> _YOUR OBJECTIVE_
Wherever the word "take" turns up in a line of the entries, copy that line.

-- Opening Marker --

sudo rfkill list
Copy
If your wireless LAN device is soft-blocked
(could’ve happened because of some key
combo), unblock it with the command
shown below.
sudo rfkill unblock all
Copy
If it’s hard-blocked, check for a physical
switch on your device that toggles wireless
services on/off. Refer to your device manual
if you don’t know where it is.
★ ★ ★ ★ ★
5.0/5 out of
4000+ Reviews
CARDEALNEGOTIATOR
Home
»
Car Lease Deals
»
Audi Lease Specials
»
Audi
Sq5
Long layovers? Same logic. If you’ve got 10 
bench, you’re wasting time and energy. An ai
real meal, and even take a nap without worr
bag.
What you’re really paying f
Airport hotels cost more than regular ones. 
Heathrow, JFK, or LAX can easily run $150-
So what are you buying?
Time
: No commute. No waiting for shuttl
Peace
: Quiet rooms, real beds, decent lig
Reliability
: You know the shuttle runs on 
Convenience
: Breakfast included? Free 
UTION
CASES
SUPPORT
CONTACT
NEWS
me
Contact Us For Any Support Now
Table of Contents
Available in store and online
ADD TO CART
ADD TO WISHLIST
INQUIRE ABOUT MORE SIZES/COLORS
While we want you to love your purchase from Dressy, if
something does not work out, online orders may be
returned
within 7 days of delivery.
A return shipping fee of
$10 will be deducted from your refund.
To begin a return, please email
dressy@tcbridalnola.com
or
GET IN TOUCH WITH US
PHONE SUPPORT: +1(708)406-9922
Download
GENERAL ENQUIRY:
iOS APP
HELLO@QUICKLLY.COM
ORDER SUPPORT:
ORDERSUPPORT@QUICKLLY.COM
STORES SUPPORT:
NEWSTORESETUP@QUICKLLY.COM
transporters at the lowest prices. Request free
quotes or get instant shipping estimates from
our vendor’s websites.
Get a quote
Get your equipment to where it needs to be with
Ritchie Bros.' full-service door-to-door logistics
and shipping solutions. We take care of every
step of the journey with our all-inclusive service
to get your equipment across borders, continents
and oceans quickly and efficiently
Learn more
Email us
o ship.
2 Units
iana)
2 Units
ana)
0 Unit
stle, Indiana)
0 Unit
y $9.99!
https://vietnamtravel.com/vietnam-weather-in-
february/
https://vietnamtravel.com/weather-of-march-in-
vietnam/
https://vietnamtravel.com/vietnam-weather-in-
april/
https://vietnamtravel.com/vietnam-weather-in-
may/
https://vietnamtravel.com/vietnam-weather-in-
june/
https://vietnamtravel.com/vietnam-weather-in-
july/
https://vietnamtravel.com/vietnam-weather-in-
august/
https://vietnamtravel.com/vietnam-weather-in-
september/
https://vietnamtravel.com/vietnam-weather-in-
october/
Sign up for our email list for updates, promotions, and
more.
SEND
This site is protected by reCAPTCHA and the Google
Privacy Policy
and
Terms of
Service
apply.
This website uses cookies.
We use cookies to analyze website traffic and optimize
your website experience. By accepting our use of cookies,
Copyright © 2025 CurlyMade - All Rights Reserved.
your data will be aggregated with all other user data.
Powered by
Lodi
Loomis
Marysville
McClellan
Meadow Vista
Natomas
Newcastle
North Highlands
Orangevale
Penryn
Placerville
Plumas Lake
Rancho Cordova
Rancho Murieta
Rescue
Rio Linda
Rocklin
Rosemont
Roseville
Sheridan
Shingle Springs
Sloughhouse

-- Closing Marker --

> _ANSWER SPACE_
real meal, and even take a nap without worr
and shipping solutions. We take care of every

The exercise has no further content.